Activity: Carry on the news article about removing fish from Johnson Lake to combat whirling disease, starting after its final sentence.

Extract provided:
'''
Aquatic specialists with Parks Canada are looking at removing all fish from Johnson Lake over the next two years as a method of combating whirling disease which was confirmed to be in the water body last August by the Canadian Food Inspection Agency.

Banff National Park aquatic specialist Mark Taylor said the agency is currently undertaking an environmental impact assessment (EIA) for its response to whirling disease in the lake.

Taylor said the plan is to eradiate the disease from Johnson Lake by removing all fish, and thus removing the host for the disease – Myxobolus cerebralis.

A recent case study in Colorado where aquatic managers removed fish in an infected creek watershed with branching tributaries were able to demonstrate the approach worked.

“For the first time they realized that if you eradicate the fish host, you can eradicate the disease,” Taylor said. “That is because the worms themselves cannot pass the disease to each other; so if they don’t have the fish hosts to pass it to, the disease doesn’t follow the lifecycle.”

The lifecycle of whirling disease is complex, because it is actually a worm that is present in aquatic environments that eats the spores from myxobolus cerebralis and then turns them into triactinomyxons, which then attach to fish and allow the parasite to inject cells into the fish, thus infecting it.

Taylor said in Colorado at Placer Creek they eradicated all fish and were able to prove they eradicated the disease as well and “in the small world of fisheries management, it is quite cutting edge.”

As to the plan for Johnson Lake, removal of fish is expected to take place in spring using mechanical methods like electrofishing and nets. Taylor said to use chemical methods to eliminate all fish in the lake would not be “Parks Canada’s style.

“We do not really believe the national park is a place for using chemicals, even though you can accomplish your task a lot faster,” he added. “It just does not make sense to us and there are still unknowns.”

Parks Canada has removed invasive fish from two of its lakes, Rainbow and Devon. Taylor said those high elevation lakes demonstrate that Parks can successfully remove all fish from a waterbody using mechanical means.
'''
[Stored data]
'''
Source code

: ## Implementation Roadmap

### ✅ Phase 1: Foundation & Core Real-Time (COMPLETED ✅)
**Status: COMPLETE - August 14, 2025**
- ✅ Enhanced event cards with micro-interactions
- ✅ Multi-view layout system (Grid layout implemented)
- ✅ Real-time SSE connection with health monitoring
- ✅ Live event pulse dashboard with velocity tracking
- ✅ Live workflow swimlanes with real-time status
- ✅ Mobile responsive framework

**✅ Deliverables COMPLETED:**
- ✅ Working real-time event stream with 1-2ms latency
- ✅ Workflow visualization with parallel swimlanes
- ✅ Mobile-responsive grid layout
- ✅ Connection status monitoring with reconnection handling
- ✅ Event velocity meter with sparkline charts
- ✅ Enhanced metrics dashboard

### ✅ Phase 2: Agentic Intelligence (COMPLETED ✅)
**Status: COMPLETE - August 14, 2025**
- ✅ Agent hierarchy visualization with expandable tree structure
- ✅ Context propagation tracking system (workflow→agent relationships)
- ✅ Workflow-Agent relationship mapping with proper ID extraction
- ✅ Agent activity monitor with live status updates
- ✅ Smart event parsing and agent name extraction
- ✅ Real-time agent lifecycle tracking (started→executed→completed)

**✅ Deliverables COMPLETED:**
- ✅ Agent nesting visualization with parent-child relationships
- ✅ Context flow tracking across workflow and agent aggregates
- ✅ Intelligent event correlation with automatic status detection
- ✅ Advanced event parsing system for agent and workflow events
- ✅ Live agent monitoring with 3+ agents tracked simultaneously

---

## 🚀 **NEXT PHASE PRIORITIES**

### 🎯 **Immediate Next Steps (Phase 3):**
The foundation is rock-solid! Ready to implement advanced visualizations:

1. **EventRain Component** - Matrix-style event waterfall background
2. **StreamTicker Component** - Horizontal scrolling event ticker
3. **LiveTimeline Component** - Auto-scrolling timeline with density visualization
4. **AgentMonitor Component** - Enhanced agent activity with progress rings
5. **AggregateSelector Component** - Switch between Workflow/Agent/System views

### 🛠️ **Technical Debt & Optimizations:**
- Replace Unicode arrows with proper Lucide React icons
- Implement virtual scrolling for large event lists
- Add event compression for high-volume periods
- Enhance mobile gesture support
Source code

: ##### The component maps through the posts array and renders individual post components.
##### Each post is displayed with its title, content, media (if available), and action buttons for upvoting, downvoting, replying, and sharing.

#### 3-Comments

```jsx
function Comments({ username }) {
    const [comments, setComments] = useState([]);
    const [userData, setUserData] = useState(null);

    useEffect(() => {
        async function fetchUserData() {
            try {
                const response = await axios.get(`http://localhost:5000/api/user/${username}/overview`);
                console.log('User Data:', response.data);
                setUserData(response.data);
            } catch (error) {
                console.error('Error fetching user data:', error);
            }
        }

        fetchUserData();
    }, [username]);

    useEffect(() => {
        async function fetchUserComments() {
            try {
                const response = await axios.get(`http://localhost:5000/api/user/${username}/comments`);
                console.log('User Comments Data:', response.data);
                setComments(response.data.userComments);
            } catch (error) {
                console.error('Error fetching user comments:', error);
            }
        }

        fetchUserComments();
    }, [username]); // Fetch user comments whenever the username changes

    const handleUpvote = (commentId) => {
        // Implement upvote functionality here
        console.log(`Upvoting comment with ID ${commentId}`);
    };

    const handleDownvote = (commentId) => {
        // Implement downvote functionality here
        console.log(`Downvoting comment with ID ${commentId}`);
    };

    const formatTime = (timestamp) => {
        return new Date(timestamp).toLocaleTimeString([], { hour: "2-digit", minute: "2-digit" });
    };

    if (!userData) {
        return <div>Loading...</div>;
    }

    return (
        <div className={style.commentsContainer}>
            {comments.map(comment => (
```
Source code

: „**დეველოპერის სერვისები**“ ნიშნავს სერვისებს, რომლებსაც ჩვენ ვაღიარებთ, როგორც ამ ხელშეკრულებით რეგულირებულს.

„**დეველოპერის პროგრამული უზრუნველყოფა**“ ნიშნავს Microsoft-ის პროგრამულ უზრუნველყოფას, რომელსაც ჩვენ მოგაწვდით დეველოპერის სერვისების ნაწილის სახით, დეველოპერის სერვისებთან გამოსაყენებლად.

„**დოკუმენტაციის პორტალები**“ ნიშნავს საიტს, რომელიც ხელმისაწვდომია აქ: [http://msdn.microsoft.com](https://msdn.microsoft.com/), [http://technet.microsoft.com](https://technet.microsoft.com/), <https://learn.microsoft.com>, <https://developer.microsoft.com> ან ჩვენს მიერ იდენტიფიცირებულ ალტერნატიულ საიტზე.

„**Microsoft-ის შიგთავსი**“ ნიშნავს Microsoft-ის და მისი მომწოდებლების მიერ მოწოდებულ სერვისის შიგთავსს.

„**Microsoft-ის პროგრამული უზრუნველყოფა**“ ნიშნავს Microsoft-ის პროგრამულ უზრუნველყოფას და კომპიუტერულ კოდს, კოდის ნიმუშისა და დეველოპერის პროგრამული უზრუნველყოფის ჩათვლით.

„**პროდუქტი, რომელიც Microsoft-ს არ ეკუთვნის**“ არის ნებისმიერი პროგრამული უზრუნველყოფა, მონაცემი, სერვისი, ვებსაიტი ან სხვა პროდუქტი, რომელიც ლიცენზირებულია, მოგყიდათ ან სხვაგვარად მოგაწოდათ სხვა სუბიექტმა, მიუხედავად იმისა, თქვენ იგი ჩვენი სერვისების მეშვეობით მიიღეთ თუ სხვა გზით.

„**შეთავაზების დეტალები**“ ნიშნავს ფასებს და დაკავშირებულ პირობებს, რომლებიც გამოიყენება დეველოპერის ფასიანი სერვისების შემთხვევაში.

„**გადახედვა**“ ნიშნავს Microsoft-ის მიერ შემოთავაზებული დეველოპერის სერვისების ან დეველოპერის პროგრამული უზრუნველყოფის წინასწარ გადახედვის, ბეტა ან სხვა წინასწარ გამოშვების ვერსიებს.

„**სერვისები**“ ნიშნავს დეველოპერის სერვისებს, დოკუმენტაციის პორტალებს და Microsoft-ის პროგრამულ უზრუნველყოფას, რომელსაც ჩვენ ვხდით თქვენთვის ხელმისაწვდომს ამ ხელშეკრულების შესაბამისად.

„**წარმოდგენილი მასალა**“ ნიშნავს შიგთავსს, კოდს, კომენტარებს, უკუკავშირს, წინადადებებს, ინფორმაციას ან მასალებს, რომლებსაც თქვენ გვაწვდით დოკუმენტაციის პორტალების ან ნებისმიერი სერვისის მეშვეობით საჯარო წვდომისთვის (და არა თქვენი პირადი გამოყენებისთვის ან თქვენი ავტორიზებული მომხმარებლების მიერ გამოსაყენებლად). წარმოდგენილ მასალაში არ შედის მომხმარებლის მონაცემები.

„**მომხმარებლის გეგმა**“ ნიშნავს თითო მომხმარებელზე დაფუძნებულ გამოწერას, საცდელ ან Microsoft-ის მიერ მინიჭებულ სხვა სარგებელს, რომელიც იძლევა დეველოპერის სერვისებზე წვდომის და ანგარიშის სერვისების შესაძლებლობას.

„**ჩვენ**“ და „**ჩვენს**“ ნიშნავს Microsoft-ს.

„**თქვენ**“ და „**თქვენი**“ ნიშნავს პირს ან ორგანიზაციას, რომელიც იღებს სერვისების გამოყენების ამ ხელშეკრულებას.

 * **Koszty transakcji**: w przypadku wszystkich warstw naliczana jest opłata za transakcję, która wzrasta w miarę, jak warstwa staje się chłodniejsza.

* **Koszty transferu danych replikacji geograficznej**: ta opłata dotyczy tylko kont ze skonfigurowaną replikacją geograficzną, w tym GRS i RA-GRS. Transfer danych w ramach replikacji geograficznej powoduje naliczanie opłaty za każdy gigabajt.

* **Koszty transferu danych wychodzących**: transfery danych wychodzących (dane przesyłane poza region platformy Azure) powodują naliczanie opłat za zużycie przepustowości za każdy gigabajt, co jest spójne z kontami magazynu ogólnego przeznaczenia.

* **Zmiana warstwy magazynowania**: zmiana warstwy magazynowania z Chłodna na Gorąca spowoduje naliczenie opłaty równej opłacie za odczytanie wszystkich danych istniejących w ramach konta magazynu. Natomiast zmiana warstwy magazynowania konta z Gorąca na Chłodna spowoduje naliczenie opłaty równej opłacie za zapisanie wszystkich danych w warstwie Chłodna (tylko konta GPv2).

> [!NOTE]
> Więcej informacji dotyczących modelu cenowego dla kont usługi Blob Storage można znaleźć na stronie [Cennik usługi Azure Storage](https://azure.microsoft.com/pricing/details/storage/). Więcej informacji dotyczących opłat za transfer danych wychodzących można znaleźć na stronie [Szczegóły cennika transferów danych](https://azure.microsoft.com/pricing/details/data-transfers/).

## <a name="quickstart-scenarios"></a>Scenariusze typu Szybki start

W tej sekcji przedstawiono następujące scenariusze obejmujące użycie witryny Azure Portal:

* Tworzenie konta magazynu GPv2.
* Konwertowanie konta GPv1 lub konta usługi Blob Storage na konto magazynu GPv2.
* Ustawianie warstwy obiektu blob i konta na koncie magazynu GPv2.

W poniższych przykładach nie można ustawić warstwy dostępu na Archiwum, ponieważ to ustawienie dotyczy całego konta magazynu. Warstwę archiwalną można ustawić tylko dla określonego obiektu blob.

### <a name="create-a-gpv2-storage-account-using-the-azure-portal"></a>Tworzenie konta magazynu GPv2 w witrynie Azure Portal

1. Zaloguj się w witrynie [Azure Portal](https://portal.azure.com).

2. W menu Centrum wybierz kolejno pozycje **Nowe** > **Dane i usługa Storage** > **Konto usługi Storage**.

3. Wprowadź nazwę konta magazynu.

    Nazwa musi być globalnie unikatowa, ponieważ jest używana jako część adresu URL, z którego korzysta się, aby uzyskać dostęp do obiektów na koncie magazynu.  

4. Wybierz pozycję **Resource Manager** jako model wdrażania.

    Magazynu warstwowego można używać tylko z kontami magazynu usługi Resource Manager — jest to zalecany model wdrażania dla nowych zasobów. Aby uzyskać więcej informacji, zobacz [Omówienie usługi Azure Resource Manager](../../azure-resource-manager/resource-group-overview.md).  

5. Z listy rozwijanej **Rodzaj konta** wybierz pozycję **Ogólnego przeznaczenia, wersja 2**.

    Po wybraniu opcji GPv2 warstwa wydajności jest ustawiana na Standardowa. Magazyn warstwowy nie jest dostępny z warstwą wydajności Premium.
'''
Response below:
Johnson Lake is different, however, as it is a montane water body with an irregular shoreline and more plants along it than Devon or Rainbow at higher elevations.

Taylor said aquatics staff will begin removing fish from the lake in spring, but only until the Canada Day long weekend. He said the lake should be closed to public access until that time, and for summer it will be accessible for residents and visitors. The only exception, he added, is that there will be no access for watercraft such as boats, kayaks and standup paddleboards.

“That helps us, because the whole issue of boat washing is pretty hard to manage,” Taylor said.

The Labour Day long weekend, he continued, would be when he expects public access to be shut down again to continue to collect fish from the lake. In fall as well, crews would use pumps to remove water from Johnson Lake to restrict the area fish have to swim and assist in catching them. Taylor said the timing of the de-watering is also done to protect amphibian species in spring and these are the types of considerations being looked at as part of the EIA.

“That is a great tool for us to dig deep,” he said about the EIA preparation. “One of our challenges is amphibians, as much as possible, we do not want to impact them.

“We are confident our nets are not going to hurt amphibians, but we wouldn’t want to shrink the lake when they are in the water in spring.”

As for the rest of the water bodies in Banff National Park, Taylor said the federal agency is committed to protecting healthy aquatic ecosystems and a four point action plan has been created to respond to whirling disease in the park.

That response plan includes testing of lakes and rivers to understand what areas have been affected by whirling disease; prevention through closure of Johnson Lake; education of the public about the situation and how it is spread through contaminated recreational and commercial equipment and protection of waterbodies that contain populations of westslope cutthroat trout, which are listed under the Species at Risk Act as threatened.

When whirling disease was first detected, Parks responded by closing high elevation lakes that contain westslope cutthroat trout to public access. Taylor said in retrospect, the knee jerk reaction to close those lakes was a good idea to protect those fish populations.

“We didn’t know that much about (whirling disease), so it took us literally months to learn from the literature and talk to experts in Colorado,” Taylor said. “Now that we are more confident with our knowledge of the disease and management options … we are still keeping those lakes closed.”

Another aspect of the response plan for Parks is determining where tubifex worms are present in the national park. The worms eat the whirling disease spores and pass them along to infect fish species. Taylor said there isn’t enough knowledge about the species or worm or where they are even present in the Banff.

“There may be parts of Banff that are not susceptible to whirling disease because we simply do not have those worms,” he said. “We are out now in winter taking sediment cores from different lakes.”

The analysis of the different water bodies for the presence of the worms is part of the risk assessment Parks Canada is undertaking to better understand how to best respond and manage the situation.

The worms need organic sediment to live, said Taylor, which is why Johsnon Lake has seen a high prevalence of the disease.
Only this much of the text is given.